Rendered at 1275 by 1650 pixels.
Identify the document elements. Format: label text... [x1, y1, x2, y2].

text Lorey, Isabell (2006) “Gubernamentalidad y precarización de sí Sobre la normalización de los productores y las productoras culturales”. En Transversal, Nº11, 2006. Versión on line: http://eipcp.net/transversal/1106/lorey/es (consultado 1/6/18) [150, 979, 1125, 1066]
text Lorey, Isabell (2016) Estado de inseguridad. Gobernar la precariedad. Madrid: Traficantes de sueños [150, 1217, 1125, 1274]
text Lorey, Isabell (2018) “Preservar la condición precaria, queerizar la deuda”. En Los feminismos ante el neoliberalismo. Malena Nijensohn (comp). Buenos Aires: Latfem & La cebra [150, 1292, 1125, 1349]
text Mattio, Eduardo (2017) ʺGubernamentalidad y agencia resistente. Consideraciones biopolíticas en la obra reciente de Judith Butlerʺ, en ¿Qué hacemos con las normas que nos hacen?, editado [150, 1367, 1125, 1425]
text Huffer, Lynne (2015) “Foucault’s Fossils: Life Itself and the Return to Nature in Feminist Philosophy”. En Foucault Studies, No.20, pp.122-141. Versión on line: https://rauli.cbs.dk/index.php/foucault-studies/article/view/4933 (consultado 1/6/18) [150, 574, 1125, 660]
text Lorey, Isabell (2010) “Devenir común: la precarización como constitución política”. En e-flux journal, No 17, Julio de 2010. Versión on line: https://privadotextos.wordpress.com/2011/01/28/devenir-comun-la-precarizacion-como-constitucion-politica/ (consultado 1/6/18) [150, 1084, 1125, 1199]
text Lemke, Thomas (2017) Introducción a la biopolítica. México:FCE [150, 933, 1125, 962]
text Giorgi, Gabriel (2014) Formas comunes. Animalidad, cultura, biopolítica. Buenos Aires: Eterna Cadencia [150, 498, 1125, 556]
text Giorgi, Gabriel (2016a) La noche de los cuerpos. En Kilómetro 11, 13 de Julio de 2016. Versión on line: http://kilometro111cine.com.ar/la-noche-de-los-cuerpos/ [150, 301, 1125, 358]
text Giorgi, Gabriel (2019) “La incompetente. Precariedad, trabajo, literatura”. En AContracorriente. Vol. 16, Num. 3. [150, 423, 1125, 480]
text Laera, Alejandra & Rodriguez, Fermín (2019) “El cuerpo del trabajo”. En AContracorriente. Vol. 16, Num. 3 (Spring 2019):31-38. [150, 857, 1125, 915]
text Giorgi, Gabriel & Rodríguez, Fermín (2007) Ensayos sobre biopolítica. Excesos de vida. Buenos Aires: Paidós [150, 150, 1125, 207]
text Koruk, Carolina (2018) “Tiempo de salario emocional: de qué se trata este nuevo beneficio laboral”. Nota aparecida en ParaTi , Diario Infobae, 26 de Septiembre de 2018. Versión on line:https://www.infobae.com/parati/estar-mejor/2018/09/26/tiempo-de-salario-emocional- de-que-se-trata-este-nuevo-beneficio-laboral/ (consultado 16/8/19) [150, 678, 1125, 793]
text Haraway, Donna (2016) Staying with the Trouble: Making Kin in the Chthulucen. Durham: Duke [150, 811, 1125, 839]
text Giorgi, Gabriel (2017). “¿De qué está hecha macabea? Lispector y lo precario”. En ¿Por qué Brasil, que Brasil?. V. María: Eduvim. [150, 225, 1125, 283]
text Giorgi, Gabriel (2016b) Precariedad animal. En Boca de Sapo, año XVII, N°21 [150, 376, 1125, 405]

------

> [Stated problem]:
Extract every line of the listing above and reproduce each one verbatim, with no changes.

> [Solution for this problem]:
Rendered at 1275 by 1650 pixels.
Identify the document elements. Format: label text... [x1, y1, x2, y2].

text Lorey, Isabell (2006) “Gubernamentalidad y precarización de sí Sobre la normalización de los productores y las productoras culturales”. En Transversal, Nº11, 2006. Versión on line: http://eipcp.net/transversal/1106/lorey/es (consultado 1/6/18) [150, 979, 1125, 1066]
text Lorey, Isabell (2016) Estado de inseguridad. Gobernar la precariedad. Madrid: Traficantes de sueños [150, 1217, 1125, 1274]
text Lorey, Isabell (2018) “Preservar la condición precaria, queerizar la deuda”. En Los feminismos ante el neoliberalismo. Malena Nijensohn (comp). Buenos Aires: Latfem & La cebra [150, 1292, 1125, 1349]
text Mattio, Eduardo (2017) ʺGubernamentalidad y agencia resistente. Consideraciones biopolíticas en la obra reciente de Judith Butlerʺ, en ¿Qué hacemos con las normas que nos hacen?, editado [150, 1367, 1125, 1425]
text Huffer, Lynne (2015) “Foucault’s Fossils: Life Itself and the Return to Nature in Feminist Philosophy”. En Foucault Studies, No.20, pp.122-141. Versión on line: https://rauli.cbs.dk/index.php/foucault-studies/article/view/4933 (consultado 1/6/18) [150, 574, 1125, 660]
text Lorey, Isabell (2010) “Devenir común: la precarización como constitución política”. En e-flux journal, No 17, Julio de 2010. Versión on line: https://privadotextos.wordpress.com/2011/01/28/devenir-comun-la-precarizacion-como-constitucion-politica/ (consultado 1/6/18) [150, 1084, 1125, 1199]
text Lemke, Thomas (2017) Introducción a la biopolítica. México:FCE [150, 933, 1125, 962]
text Giorgi, Gabriel (2014) Formas comunes. Animalidad, cultura, biopolítica. Buenos Aires: Eterna Cadencia [150, 498, 1125, 556]
text Giorgi, Gabriel (2016a) La noche de los cuerpos. En Kilómetro 11, 13 de Julio de 2016. Versión on line: http://kilometro111cine.com.ar/la-noche-de-los-cuerpos/ [150, 301, 1125, 358]
text Giorgi, Gabriel (2019) “La incompetente. Precariedad, trabajo, literatura”. En AContracorriente. Vol. 16, Num. 3. [150, 423, 1125, 480]
text Laera, Alejandra & Rodriguez, Fermín (2019) “El cuerpo del trabajo”. En AContracorriente. Vol. 16, Num. 3 (Spring 2019):31-38. [150, 857, 1125, 915]
text Giorgi, Gabriel & Rodríguez, Fermín (2007) Ensayos sobre biopolítica. Excesos de vida. Buenos Aires: Paidós [150, 150, 1125, 207]
text Koruk, Carolina (2018) “Tiempo de salario emocional: de qué se trata este nuevo beneficio laboral”. Nota aparecida en ParaTi , Diario Infobae, 26 de Septiembre de 2018. Versión on line:https://www.infobae.com/parati/estar-mejor/2018/09/26/tiempo-de-salario-emocional- de-que-se-trata-este-nuevo-beneficio-laboral/ (consultado 16/8/19) [150, 678, 1125, 793]
text Haraway, Donna (2016) Staying with the Trouble: Making Kin in the Chthulucen. Durham: Duke [150, 811, 1125, 839]
text Giorgi, Gabriel (2017). “¿De qué está hecha macabea? Lispector y lo precario”. En ¿Por qué Brasil, que Brasil?. V. María: Eduvim. [150, 225, 1125, 283]
text Giorgi, Gabriel (2016b) Precariedad animal. En Boca de Sapo, año XVII, N°21 [150, 376, 1125, 405]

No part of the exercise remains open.